Instructions for the task → Your answer should be the lines below from the one holding "left hip: (665, 453, -5)" through the one holding "left hip: (382, 363, 0)", copied exactly and with nothing else.

Data items:
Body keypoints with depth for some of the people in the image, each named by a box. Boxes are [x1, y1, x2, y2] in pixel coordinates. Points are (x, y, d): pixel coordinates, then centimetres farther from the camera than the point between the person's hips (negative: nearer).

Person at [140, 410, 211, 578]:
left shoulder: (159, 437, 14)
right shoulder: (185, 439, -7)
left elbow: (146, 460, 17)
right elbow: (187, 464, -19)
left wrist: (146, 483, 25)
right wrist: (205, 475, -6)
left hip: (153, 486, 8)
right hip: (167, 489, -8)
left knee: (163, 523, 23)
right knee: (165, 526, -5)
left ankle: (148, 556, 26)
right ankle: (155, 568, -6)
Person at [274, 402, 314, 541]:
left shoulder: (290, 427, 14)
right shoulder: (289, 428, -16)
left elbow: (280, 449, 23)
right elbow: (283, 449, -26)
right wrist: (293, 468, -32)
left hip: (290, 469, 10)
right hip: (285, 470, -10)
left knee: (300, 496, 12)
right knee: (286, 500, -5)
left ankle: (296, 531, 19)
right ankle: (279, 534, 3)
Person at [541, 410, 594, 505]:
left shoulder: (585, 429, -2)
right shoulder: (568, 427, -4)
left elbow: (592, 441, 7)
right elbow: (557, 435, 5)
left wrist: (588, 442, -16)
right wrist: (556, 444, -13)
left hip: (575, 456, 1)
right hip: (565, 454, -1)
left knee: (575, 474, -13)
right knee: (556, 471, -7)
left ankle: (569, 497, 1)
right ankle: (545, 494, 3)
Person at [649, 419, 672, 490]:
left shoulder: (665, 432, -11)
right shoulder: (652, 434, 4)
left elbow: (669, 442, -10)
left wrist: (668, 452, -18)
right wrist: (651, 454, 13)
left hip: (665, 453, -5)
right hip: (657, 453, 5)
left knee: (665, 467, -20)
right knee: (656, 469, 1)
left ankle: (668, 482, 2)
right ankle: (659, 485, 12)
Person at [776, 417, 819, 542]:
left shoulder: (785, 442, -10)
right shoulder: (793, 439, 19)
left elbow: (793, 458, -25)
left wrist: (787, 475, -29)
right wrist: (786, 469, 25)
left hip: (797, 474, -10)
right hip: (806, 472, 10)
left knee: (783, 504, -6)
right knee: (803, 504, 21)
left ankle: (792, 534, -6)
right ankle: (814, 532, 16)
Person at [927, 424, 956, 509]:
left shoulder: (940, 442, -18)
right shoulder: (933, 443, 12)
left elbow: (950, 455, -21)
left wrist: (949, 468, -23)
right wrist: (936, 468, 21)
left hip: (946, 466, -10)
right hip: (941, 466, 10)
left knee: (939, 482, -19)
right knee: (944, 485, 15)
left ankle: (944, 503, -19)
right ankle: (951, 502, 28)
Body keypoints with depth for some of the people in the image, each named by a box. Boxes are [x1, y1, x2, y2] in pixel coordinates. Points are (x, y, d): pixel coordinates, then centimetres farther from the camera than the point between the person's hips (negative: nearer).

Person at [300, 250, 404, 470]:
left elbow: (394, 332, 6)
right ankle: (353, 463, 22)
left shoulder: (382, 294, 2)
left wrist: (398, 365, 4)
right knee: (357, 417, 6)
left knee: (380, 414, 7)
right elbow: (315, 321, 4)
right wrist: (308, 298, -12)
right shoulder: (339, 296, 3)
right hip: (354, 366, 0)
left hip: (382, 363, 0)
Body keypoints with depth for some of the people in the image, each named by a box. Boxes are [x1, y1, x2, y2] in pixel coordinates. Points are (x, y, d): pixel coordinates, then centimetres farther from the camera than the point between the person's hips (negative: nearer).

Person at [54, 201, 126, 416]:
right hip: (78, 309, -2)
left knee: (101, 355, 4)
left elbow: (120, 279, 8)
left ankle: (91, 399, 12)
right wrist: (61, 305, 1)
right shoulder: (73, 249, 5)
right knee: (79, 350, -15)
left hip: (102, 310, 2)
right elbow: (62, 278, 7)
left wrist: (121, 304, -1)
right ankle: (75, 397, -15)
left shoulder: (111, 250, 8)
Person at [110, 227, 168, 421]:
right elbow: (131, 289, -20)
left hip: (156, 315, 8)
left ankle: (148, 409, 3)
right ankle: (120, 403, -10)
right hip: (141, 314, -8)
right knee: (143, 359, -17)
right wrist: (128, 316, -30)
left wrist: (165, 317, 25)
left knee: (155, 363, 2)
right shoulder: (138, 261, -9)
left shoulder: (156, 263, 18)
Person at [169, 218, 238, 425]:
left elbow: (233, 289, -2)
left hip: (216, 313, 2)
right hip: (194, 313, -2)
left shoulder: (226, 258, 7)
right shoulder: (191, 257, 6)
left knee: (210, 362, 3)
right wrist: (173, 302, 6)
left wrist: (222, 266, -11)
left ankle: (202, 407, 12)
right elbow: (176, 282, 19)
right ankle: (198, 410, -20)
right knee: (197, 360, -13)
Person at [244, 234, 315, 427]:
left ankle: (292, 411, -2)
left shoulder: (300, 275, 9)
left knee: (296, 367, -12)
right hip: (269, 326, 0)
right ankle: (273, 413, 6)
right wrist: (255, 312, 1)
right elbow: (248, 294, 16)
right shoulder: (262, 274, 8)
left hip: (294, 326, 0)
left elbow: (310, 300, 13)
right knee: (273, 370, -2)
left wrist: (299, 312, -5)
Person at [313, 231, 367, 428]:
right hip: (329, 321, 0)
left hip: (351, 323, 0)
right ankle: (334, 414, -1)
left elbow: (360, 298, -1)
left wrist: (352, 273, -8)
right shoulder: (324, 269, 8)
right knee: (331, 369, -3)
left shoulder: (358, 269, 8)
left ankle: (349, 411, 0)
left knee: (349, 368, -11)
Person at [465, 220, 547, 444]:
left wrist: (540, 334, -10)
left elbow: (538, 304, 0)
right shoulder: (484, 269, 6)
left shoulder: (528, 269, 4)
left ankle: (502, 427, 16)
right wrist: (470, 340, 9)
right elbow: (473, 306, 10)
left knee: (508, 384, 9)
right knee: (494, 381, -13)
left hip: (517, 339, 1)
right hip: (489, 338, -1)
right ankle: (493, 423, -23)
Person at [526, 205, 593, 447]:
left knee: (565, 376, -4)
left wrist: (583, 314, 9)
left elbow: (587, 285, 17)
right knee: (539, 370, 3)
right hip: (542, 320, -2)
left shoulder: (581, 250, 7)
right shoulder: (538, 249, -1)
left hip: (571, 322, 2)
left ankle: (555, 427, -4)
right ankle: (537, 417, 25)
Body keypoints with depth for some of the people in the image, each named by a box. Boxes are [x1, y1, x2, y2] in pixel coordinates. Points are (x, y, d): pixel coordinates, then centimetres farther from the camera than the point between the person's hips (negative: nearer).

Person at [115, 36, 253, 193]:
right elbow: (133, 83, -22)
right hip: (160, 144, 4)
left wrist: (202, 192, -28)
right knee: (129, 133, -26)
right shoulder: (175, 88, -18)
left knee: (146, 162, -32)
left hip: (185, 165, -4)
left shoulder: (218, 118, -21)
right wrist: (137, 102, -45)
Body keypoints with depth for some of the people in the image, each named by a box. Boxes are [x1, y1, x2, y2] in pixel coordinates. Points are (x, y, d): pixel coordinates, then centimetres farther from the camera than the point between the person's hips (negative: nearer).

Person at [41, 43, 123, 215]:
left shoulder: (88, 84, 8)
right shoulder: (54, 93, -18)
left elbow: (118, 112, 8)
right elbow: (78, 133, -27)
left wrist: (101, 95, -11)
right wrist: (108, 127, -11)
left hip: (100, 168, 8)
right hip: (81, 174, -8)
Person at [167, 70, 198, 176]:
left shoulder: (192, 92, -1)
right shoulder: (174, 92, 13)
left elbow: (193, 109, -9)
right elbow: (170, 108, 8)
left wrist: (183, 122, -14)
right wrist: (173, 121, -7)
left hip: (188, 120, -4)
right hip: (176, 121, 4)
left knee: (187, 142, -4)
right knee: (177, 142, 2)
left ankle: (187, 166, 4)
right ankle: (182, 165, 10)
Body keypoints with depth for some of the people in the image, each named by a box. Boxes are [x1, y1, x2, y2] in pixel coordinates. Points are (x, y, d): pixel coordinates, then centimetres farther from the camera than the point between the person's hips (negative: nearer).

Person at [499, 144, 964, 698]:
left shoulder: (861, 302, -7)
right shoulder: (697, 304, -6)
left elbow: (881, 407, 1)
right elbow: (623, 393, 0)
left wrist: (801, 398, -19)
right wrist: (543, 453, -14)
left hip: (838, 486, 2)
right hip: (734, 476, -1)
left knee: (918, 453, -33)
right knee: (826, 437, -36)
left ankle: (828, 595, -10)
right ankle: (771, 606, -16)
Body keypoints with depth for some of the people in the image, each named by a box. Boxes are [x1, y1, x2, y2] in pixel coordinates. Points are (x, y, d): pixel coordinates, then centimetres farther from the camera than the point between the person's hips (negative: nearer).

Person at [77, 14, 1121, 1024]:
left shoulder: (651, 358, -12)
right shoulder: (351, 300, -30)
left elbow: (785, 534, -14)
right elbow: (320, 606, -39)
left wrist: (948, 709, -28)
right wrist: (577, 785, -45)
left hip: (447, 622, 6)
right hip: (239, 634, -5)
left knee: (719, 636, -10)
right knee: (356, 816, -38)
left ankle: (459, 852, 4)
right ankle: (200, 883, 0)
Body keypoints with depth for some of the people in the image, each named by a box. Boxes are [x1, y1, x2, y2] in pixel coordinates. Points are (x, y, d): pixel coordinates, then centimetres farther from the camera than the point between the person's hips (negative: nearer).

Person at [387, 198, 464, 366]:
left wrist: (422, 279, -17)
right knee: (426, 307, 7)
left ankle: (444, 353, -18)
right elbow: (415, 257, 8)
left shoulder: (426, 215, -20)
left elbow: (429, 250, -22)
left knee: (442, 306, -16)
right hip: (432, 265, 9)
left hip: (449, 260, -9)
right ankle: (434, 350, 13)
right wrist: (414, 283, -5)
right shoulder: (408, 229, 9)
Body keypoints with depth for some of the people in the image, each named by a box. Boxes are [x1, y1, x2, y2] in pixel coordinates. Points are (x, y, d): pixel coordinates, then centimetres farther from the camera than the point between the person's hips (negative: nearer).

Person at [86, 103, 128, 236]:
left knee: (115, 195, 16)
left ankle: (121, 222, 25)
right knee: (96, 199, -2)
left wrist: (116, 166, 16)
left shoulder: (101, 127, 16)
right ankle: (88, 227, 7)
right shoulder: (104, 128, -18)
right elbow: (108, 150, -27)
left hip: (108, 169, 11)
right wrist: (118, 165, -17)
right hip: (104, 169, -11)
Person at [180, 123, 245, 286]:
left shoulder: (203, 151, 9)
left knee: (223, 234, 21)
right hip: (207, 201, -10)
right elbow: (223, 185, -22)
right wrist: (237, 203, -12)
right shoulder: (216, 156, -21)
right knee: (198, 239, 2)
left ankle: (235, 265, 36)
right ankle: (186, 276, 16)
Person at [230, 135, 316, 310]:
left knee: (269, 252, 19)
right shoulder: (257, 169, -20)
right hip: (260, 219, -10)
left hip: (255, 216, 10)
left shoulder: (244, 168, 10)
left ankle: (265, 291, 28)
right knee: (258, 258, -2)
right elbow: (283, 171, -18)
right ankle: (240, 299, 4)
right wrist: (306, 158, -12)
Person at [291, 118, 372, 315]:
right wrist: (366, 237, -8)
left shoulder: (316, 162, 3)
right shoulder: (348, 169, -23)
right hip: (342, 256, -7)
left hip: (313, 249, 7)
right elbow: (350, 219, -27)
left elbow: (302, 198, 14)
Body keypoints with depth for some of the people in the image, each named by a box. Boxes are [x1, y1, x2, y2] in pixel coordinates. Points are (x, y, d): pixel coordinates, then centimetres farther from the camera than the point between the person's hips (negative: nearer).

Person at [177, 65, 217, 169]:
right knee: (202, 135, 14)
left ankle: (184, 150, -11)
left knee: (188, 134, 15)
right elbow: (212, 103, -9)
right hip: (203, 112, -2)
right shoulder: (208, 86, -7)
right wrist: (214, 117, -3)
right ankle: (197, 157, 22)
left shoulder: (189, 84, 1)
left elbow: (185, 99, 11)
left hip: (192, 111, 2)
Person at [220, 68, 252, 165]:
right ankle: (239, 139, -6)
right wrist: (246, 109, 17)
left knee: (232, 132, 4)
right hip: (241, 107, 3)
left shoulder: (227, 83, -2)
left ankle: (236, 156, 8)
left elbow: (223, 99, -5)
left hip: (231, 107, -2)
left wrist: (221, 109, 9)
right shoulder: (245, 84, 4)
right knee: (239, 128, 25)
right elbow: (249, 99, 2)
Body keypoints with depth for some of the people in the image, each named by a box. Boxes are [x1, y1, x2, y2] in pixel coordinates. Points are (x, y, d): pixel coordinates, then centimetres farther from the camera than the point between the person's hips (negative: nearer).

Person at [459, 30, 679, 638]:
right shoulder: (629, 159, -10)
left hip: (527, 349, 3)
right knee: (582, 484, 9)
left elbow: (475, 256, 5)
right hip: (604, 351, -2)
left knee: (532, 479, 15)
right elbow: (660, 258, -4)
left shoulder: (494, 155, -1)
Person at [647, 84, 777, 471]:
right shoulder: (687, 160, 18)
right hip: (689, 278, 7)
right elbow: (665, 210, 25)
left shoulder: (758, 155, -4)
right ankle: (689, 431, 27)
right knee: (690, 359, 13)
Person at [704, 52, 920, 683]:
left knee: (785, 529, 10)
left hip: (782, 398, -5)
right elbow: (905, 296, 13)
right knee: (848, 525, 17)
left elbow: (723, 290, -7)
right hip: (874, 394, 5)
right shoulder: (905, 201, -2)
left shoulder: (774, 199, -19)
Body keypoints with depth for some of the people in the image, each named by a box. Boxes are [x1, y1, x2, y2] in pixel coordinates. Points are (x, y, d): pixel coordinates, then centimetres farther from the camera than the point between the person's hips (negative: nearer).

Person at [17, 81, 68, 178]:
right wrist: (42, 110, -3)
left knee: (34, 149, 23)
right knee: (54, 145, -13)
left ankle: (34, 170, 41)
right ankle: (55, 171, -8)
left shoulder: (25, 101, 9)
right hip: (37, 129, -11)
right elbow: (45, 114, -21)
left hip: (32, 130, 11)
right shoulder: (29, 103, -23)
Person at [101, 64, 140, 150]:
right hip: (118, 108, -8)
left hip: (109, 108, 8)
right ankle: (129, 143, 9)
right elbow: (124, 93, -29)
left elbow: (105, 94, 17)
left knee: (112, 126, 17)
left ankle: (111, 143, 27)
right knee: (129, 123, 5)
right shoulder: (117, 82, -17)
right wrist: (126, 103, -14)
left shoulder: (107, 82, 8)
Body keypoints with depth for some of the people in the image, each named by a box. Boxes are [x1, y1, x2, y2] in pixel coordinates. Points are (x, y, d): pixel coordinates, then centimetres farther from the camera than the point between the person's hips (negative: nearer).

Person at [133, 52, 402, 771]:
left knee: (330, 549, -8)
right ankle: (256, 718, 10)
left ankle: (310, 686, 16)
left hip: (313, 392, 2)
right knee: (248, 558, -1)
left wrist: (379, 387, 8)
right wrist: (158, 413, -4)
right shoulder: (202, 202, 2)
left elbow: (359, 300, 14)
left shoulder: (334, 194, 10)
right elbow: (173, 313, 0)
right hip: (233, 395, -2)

Task solution →
left hip: (665, 453, -5)
right hip: (657, 453, 5)
left knee: (665, 467, -20)
right knee: (656, 469, 1)
left ankle: (668, 482, 2)
right ankle: (659, 485, 12)
Person at [776, 417, 819, 542]:
left shoulder: (785, 442, -10)
right shoulder: (793, 439, 19)
left elbow: (793, 458, -25)
left wrist: (787, 475, -29)
right wrist: (786, 469, 25)
left hip: (797, 474, -10)
right hip: (806, 472, 10)
left knee: (783, 504, -6)
right knee: (803, 504, 21)
left ankle: (792, 534, -6)
right ankle: (814, 532, 16)
Person at [927, 424, 956, 509]:
left shoulder: (940, 442, -18)
right shoulder: (933, 443, 12)
left elbow: (950, 455, -21)
left wrist: (949, 468, -23)
right wrist: (936, 468, 21)
left hip: (946, 466, -10)
right hip: (941, 466, 10)
left knee: (939, 482, -19)
right knee: (944, 485, 15)
left ankle: (944, 503, -19)
right ankle: (951, 502, 28)
Body keypoints with depth for some of the people in the image, each named by a box. Boxes are [x1, y1, x2, y2] in pixel coordinates. Points are (x, y, d): pixel coordinates, then centimetres farther from the camera than the point between the person's hips (negative: nearer).

Person at [300, 250, 404, 470]:
left elbow: (394, 332, 6)
right ankle: (353, 463, 22)
left shoulder: (382, 294, 2)
left wrist: (398, 365, 4)
right knee: (357, 417, 6)
left knee: (380, 414, 7)
right elbow: (315, 321, 4)
right wrist: (308, 298, -12)
right shoulder: (339, 296, 3)
right hip: (354, 366, 0)
left hip: (382, 363, 0)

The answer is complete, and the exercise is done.